**Document excerpt**

## begin

In yet a little while
I shall have won;
Then the whole fight
Will at once be done.
Then I may rest
In bowers of roses
And unceasingly, unceasingly
Speak with my Jesus.1
Kierkegaard, Bonhoeffer, and the Problem of Influence
Kierkegaard’s influence on Bonhoeffer has been widely recognized by specialists of both authors. Indeed, near the beginning of his authorship Bonhoeffer twice described his own academic lineage, standing “in the tradition of Paul, Luther, Kierkegaard, in the tradition of genuine Christian thinking.”2 And yet this recognition has occurred exclusively in footnotes, digressions, and the occasional paper. No comprehensive study has been conducted thus far.3 Furthermore, the little scholarship that does exist has been plagued by several stereotypes. First, discussion is often limited to an analysis of Bonhoeffer’s Discipleship. Second, Kierkegaard has been identified as an individualist and acosmist who rejected the church. This has lead many to consider Bonhoeffer, the ecumenist and ecclesiologist, as selectively agreeing with Kierkegaard, but ultimately rejecting his overall stance. I will argue that neither stereotype is true. Rather I will show that Kierkegaard’s influence can be found throughout Bonhoeffer’s work and that, although a more stereotypical perspective may be present in SC, by the end of his life Bonhoeffer had gained a far deeper understanding across the breadth of Kierkegaard’s work.
Before beginning, I should add a certain disclaimer. The concept of “influence” is itself deeply problematic. Without an author’s direct and explicit declaration, discerning influences must remain extremely speculative. It is not simply a matter of establishing a direct relationship, which is itself a challenge. One must contend with a whole web of possible relationships and influences. One must ask whether Bonhoeffer received Kierkegaard directly, or through other “Kierkegaardian” writers such as Barth, Bultmann, and Tillich. If Bonhoeffer did read Kierkegaard directly, was he reading through the interpretation of others or the stereotypes of the day? Furthermore, when Bonhoeffer and Kierkegaard were heavily influenced not only by Paul and Luther, but also a Herrnhut background, one needs to consider how much is direct influence and how much simply similarity.4
A further layer of obscurity arises in the reactions of an author to his influences. In his seminal work, The Anxiety of Influence, Harold Bloom suggests the potentially Freudian relationship a son has to his intellectual father(s), desiring above all else to break free and establish his own originality and, ultimately, his own self. Bloom suggests that its most common manifestation is in the son’s denial or omission of the father’s work from his own, mentioning him only by way of critique.
Given the limited nature of the secondary sources and the problems of influence, this work has a lot to overcome. Before looking at the primary sources themselves, I will begin by setting the scene. This will include a summary of the scholarship thus far, an examination of the evidence for Bonhoeffer’s direct relationship to Kierkegaard, and an overview of the Kierkegaardian climate in which Bonhoeffer found himself.

## end

**Direction 1**
Name every writer the Kierkegaard and Bonhoeffer excerpt gives as a possible route by which Bonhoeffer received Kierkegaard indirectly.
**Direction 2**
Swap "setting the scene" for "laying the groundwork" in the Kierkegaard and Bonhoeffer excerpt, then write out the passage starting with "Given the limited" and going on through "Bonhoeffer found himself.".
You can do what is asked here without the records.

**Recorded information**
## begin

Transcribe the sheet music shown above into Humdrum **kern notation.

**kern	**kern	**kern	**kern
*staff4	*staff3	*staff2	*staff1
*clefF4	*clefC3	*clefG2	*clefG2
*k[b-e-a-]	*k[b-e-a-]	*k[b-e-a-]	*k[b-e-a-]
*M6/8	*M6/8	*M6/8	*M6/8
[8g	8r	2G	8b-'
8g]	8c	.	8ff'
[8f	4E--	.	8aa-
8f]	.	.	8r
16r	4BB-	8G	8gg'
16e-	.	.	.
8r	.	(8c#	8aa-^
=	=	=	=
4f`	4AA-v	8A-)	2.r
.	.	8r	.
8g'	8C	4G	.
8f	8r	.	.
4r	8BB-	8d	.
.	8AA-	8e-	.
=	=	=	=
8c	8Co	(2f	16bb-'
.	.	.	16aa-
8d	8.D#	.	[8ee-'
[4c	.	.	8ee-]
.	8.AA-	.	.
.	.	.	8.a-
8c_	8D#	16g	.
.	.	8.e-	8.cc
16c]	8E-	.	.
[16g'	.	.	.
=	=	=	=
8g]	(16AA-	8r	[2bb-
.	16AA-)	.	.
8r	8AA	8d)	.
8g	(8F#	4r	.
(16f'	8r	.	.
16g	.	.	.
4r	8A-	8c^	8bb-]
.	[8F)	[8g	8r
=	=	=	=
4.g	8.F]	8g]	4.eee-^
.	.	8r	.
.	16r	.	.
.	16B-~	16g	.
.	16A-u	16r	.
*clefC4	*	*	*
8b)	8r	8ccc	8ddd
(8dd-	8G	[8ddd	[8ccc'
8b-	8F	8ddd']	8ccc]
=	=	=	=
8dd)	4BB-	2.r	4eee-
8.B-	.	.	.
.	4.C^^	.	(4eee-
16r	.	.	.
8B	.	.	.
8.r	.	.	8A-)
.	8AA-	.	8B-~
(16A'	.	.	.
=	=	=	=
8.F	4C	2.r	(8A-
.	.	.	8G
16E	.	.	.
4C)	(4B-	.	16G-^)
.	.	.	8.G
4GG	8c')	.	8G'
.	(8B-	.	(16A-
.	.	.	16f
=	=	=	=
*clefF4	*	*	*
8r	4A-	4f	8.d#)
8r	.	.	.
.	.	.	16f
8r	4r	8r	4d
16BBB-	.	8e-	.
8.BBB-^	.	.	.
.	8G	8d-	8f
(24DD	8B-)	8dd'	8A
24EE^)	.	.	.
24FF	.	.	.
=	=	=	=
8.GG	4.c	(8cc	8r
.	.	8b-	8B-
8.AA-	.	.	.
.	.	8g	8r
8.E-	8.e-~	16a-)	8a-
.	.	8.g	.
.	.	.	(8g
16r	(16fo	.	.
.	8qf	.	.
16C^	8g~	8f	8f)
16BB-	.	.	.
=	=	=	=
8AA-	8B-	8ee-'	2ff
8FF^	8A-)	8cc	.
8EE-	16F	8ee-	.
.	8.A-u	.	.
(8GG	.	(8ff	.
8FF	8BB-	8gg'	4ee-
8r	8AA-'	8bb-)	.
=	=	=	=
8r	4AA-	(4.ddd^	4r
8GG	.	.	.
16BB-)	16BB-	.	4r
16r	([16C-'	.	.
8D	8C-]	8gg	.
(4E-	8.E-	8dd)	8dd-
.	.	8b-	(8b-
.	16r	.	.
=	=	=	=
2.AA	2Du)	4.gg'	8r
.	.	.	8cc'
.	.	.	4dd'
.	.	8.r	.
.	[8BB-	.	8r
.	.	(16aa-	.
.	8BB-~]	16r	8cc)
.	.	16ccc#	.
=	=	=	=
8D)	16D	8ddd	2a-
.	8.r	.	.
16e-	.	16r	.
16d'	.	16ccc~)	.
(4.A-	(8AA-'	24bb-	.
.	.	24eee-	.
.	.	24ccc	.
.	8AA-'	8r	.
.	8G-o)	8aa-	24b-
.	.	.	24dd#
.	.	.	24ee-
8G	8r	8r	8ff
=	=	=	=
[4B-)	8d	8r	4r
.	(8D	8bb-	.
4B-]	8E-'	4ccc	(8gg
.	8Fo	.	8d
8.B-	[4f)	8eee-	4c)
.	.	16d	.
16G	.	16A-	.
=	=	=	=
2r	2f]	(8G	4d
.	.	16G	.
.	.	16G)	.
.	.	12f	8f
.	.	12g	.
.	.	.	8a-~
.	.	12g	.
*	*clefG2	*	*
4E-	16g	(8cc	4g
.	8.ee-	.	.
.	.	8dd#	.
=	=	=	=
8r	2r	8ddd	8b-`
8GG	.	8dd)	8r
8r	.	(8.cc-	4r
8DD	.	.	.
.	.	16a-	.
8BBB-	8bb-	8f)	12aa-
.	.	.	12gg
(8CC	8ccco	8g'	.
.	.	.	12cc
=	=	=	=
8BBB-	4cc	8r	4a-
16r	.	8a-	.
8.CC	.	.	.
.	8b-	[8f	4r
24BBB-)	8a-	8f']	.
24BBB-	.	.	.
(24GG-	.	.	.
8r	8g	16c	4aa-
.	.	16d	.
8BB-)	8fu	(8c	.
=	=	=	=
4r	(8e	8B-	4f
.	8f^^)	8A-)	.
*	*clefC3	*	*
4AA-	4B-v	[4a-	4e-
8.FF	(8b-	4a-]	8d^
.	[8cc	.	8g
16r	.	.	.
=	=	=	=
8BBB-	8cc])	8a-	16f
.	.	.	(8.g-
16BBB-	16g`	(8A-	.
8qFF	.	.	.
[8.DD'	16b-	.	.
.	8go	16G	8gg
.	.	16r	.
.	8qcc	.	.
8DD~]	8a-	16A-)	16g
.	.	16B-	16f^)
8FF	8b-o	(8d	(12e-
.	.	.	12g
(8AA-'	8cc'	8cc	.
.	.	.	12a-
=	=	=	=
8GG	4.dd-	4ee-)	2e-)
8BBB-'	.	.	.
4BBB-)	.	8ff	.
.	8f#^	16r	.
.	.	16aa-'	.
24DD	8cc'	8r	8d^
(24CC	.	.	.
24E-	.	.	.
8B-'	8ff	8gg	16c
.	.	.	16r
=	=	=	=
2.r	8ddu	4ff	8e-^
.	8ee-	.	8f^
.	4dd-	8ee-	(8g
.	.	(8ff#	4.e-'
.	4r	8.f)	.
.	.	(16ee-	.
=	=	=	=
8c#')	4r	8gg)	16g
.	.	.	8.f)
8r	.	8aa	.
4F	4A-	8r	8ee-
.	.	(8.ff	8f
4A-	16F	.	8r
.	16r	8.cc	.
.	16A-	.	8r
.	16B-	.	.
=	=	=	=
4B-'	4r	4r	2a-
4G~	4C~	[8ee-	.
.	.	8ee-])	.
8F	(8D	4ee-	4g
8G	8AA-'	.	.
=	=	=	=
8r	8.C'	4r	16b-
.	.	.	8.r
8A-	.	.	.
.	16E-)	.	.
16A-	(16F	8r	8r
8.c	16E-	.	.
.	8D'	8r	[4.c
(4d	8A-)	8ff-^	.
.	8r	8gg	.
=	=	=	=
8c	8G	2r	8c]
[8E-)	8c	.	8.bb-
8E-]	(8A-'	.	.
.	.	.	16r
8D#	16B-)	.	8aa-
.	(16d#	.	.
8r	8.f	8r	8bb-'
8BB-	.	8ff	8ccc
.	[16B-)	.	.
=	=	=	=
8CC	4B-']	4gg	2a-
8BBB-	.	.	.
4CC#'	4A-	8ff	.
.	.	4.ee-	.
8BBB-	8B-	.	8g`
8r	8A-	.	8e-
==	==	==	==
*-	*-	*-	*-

## end

**Complete response 1**
Barth, Bultmann, Tillich

**Complete response 2**
Given the limited nature of the secondary sources and the problems of influence, this work has a lot to overcome. Before looking at the primary sources themselves, I will begin by laying the groundwork. This will include a summary of the scholarship thus far, an examination of the evidence for Bonhoeffer’s direct relationship to Kierkegaard, and an overview of the Kierkegaardian climate in which Bonhoeffer found himself.